Tuesday, 12 February 2008

Yorktown High School, Garden City, VA

-6 C. Freeezing. Someone had dropped an ice drink by my car earlier today (why on earth were they drinking ice in this weather?) It is still there this evening. It rained this afternoon- rain drops have actually frozen all over my car. The ground is just one sheet of black ice. And yet the turnout in the primary vote is extremely high. Hardy these Virginians.

I interviewed a couple of dozen voters and a handful of party activists at the 'polling place.' I picked Yorktown High School as it is in an exclusively white neighbourhood. The voters are almost all public servants in some way and almost all Democrats. In fact, 73% of them normally vote Democrat.

The result is out in thirty minutes so I may end up with egg on my face here. But it is looking very good for Obama. Of the twenty or so who declared their vote to me (pretty much evenly split between men and women), only four were voting for Hillary. Three of those were white, middle-aged women- her absolute core. People are voting for Obama for a number of reasons: electability is a major one, a fresh start is another but he's starting to break through on one or two issues also. Two professional economists I spoke to thought his economic plan was perfectly respectable.
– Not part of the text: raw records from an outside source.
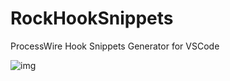 # RockHookSnippets
ProcessWire Hook Snippets Generator for VSCode

![img](https://i.imgur.com/aRD1dv7.gif)
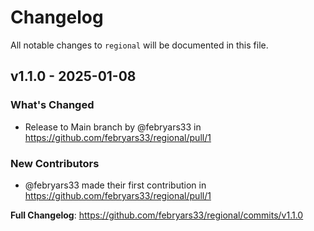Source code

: # Changelog

All notable changes to `regional` will be documented in this file.

## v1.1.0 - 2025-01-08

### What's Changed

* Release to Main branch by @febryars33 in https://github.com/febryars33/regional/pull/1

### New Contributors

* @febryars33 made their first contribution in https://github.com/febryars33/regional/pull/1

**Full Changelog**: https://github.com/febryars33/regional/commits/v1.1.0
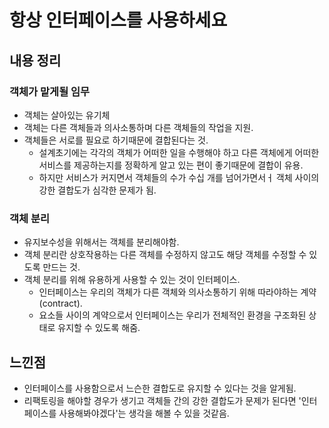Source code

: # 항상 인터페이스를 사용하세요
## 내용 정리
### 객체가 맡게될 임무
- 객체는 살아있는 유기체
- 객체는 다른 객체들과 의사소통하며 다른 객체들의 작업을 지원.
- 객체들은 서로를 필요로 하기때문에 결합된다는 것.
    - 설계초기에는 각각의 객체가 어떠한 일을 수행해야 하고 다른 객체에게 어떠한 서비스를 제공하는지를 정확하게 알고 있는 편이 좋기때문에 결합이 유용.
    - 하지만 서비스가 커지면서 객체들의 수가 수십 개를 넘어가면서ㅓ 객체 사이의 강한 결합도가 심각한 문제가 됨.

### 객체 분리
- 유지보수성을 위해서는 객체를 분리해야함.
- 객체 분리란 상호작용하는 다른 객체를 수정하지 않고도 해당 객체를 수정할 수 있도록 만드는 것.
- 객체 분리를 위해 유용하게 사용할 수 있는 것이 인터페이스.
    - 인터페이스는 우리의 객체가 다른 객체와 의사소통하기 위해 따라야하는 계약(contract).
    - 요소들 사이의 계약으로서 인터페이스는 우리가 전체적인 환경을 구조화된 상태로 유지할 수 있도록 해줌.

## 느낀점
- 인터페이스를 사용함으로서 느슨한 결합도로 유지할 수 있다는 것을 알게됨.
- 리팩토링을 해야할 경우가 생기고 객체들 간의 강한 결합도가 문제가 된다면 '인터페이스를 사용해봐야겠다'는 생각을 해볼 수 있을 것같음.
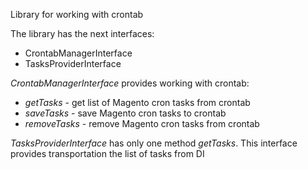 Library for working with crontab

The library has the next interfaces:

* CrontabManagerInterface
* TasksProviderInterface

*CrontabManagerInterface* provides working with crontab:

* *getTasks* - get list of Magento cron tasks from crontab
* *saveTasks* - save Magento cron tasks to crontab
* *removeTasks* - remove Magento cron tasks from crontab

*TasksProviderInterface* has only one method *getTasks*. This interface provides transportation the list of tasks from DI
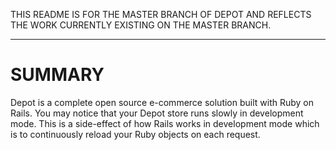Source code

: THIS README IS FOR THE MASTER BRANCH OF DEPOT AND REFLECTS THE WORK CURRENTLY EXISTING ON THE MASTER BRANCH.
_____

SUMMARY
=====

Depot is a complete open source e-commerce solution built with Ruby on Rails. You may notice that your Depot store runs slowly in development mode. This is a side-effect of how Rails works in development mode which is to continuously reload your Ruby objects on each request.
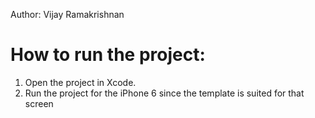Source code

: Author: Vijay Ramakrishnan

# How to run the project:

1. Open the project in Xcode.
2. Run the project for the iPhone 6 since the template is suited for that screen
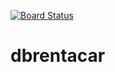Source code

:[![Board Status](https://dev.azure.com/dinvestaai/9b1c6dc1-a806-443a-a6fd-e291698a6403/a14a5a0f-b4f8-49f2-8bec-f2cc42f46b15/_apis/work/boardbadge/6961939b-616f-463f-8383-87be65381331)](https://dev.azure.com/dinvestaai/9b1c6dc1-a806-443a-a6fd-e291698a6403/_boards/board/t/a14a5a0f-b4f8-49f2-8bec-f2cc42f46b15/Microsoft.RequirementCategory)
# dbrentacar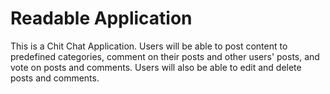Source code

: # Readable Application

This is a Chit Chat Application.
Users will be able to post content to predefined categories, comment on their posts and other users' posts, and vote on posts and comments. Users will also be able to edit and delete posts and comments.
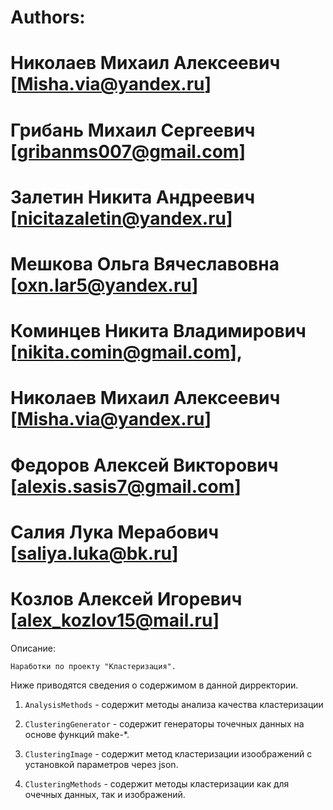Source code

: # Authors:
# 		Николаев Михаил Алексеевич [Misha.via@yandex.ru]
#		Грибань Михаил Сергеевич [gribanms007@gmail.com]
#	    Залетин Никита Андреевич [nicitazaletin@yandex.ru]
#	    Мешкова Ольга Вячеславовна [oxn.lar5@yandex.ru]
#	    Коминцев Никита Владимирович [nikita.comin@gmail.com],
#	    Николаев Михаил Алексеевич [Misha.via@yandex.ru]
#	    Федоров Алексей Викторович [alexis.sasis7@gmail.com]
#	    Салия Лука Мерабович [saliya.luka@bk.ru]
#       Козлов Алексей Игоревич [alex_kozlov15@mail.ru]

Описание:

	Наработки по проекту "Кластеризация".
	
Ниже приводятся сведения о содержимом в данной дирректории.

1. `AnalysisMethods` - содержит методы анализа качества кластеризации

2. `ClusteringGenerator` - содержит генераторы точечных данных на основе функций make-*.

3. `ClusteringImage` - содержит метод кластеризации изоображений с установкой параметров через json.

4. `ClusteringMethods` - содержит методы кластеризации как для очечных данных, так и изображений.

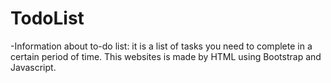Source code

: # TodoList 
-Information about to-do list: it is a list of tasks you need to complete in a certain period of time.
This websites is made by HTML using Bootstrap and Javascript.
As I write the first snippets from exit polls have started to filter through. They show that Hillary's vote is split 77-11 white to black, whereas Obama's is split 56-44 white to black in Virginia. What I was picking up in the comfortable, white neighbourhood of Garden City is underlined by those figures.

7.07pm update: CNN's exit data shows that Obama has split the white vote almost 50-50 with Clinton and he WON the vote amongst women. Clinton is in real trouble and has three weeks to save her campaign.

8.23pm update: Sorry for a second update but it really is worth looking at the exit polls. Obama is going to win about 60-40. But if you scan the underlying figures there is remarkable consistency all the way down. The conclusion has to be that in this primary at least he is starting to break boundaries and reach into Clinton's core, building a universal appeal in the process. It's just one primary but interesting nonetheless.

1 comment:

  1. Hi Anthony,

    Great blog. Very interesting perspective.